Na at end of case 115

pt is lucid, no MS change no sz

to RR I call for 3% to have handy but don't plan on giving any at this point

nephrology comes down, doesnt do much just want it to come up slow as they claim elderly are prone to CPD

everyone agree?

now 8 hours later sodium is 122 still doing well (renal starts 50 cc hr d5W cause they don't want it to come up that fast)

If i were to give 3%, probably would have give 100 cc's over a few hours i guess w Na measurement q 1hr until sx's go away (he had no symptoms though)

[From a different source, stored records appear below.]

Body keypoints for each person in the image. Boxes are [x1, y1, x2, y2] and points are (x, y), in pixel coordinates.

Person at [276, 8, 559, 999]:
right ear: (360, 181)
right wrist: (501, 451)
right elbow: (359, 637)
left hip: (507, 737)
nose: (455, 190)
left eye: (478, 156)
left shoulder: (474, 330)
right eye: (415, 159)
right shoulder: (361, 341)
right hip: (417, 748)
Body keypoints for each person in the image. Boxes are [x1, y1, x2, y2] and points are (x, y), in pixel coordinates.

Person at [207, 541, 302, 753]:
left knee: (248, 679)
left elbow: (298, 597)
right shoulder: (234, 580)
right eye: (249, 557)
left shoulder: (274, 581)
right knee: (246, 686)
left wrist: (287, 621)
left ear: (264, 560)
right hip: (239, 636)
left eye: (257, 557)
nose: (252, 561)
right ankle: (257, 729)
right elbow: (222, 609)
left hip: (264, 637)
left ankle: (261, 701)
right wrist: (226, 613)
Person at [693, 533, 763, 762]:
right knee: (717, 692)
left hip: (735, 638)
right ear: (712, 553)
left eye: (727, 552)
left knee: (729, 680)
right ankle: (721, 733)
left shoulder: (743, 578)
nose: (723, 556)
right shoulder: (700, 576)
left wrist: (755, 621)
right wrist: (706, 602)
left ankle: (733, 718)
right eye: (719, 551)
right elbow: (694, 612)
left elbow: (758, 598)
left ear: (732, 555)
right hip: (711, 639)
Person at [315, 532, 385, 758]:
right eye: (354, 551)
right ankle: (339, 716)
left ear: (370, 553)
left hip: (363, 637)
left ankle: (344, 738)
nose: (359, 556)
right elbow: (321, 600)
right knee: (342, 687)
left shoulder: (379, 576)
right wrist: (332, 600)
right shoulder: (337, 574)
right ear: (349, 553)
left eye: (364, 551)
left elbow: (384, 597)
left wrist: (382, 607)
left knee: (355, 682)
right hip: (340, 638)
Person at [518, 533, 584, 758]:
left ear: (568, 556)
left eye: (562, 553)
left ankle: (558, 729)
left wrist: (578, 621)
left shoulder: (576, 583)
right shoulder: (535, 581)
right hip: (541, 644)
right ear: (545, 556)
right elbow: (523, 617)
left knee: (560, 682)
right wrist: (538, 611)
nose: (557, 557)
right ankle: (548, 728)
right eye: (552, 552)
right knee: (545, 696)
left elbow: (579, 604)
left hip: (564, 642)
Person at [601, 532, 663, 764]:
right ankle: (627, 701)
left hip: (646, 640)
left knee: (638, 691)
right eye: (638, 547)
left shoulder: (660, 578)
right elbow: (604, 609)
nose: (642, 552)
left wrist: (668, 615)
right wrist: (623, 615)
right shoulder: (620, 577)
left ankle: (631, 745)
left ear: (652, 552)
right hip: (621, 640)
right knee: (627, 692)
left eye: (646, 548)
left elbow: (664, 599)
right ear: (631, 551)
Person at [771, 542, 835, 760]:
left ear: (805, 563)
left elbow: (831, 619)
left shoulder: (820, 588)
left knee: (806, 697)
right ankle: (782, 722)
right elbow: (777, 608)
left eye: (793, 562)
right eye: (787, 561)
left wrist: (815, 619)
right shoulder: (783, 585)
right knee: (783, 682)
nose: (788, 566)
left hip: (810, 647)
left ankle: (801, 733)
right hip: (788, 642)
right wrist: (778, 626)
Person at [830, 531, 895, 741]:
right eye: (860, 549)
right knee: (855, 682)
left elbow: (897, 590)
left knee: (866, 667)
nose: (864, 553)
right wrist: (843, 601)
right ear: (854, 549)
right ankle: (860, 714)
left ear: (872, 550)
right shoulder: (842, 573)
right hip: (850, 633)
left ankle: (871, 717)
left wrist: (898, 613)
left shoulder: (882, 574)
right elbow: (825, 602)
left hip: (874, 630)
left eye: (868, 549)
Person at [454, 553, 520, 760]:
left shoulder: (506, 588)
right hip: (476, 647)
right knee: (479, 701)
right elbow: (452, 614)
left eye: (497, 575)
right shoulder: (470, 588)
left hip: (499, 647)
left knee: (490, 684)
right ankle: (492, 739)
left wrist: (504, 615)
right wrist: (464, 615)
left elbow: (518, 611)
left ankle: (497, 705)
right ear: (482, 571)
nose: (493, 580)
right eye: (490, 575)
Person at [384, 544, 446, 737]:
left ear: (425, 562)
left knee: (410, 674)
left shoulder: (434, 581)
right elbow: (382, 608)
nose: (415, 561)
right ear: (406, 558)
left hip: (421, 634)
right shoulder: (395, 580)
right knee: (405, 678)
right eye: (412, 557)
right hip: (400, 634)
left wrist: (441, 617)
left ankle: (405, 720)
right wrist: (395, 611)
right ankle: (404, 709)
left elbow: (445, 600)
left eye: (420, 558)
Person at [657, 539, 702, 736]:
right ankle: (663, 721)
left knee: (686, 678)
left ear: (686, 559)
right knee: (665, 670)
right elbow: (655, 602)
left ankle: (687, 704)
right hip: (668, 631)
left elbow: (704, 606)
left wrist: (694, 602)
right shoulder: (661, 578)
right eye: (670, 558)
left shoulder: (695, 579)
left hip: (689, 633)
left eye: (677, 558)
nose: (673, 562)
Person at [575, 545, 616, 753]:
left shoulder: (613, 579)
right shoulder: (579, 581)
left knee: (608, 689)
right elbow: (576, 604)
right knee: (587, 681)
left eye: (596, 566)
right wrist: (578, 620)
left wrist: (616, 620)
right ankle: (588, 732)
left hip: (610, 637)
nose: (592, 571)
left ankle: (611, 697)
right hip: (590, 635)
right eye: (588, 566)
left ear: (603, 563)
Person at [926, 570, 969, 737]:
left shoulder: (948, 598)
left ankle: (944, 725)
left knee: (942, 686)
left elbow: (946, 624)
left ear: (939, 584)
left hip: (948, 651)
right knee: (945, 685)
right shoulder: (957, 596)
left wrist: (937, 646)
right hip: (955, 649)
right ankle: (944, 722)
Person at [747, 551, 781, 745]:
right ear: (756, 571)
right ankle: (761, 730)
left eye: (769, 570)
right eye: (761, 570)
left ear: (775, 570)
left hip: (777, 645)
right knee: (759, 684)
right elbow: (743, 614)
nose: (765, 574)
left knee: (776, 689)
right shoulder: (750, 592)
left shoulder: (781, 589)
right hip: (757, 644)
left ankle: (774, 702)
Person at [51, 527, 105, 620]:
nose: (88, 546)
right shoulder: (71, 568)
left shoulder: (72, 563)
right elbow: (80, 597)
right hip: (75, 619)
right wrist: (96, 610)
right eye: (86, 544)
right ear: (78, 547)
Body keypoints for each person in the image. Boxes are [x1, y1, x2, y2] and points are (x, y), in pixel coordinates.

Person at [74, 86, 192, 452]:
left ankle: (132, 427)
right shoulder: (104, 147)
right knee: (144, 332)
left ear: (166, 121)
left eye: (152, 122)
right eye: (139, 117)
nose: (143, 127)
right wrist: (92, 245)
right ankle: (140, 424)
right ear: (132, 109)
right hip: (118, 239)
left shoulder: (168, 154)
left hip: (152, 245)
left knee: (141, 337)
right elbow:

i will let you know how he does
 
now 8 hours later sodium is 122 still doing well (renal starts 50 cc hr d5W cause they don't want it to come up that fast)

:bullcrap:
8h later his Na should have been > 135. The dude has water overload not hyponatremia per se, the longer he stays with a low Na the higher the probability of complications.
 
As a general rule, as I understand it, you can correct the sodium as quick as it dropped, so if it drops 15 points in a half hour, and you replace it back in a half hour no worries. Your chronically hyponatraemic patient is at risk for demylenation syndrome with rapid correction, not so much in the acute setting. That being said if he's not having symptoms, it cant hurt replacing the sodium slowly - just probably not neccessary.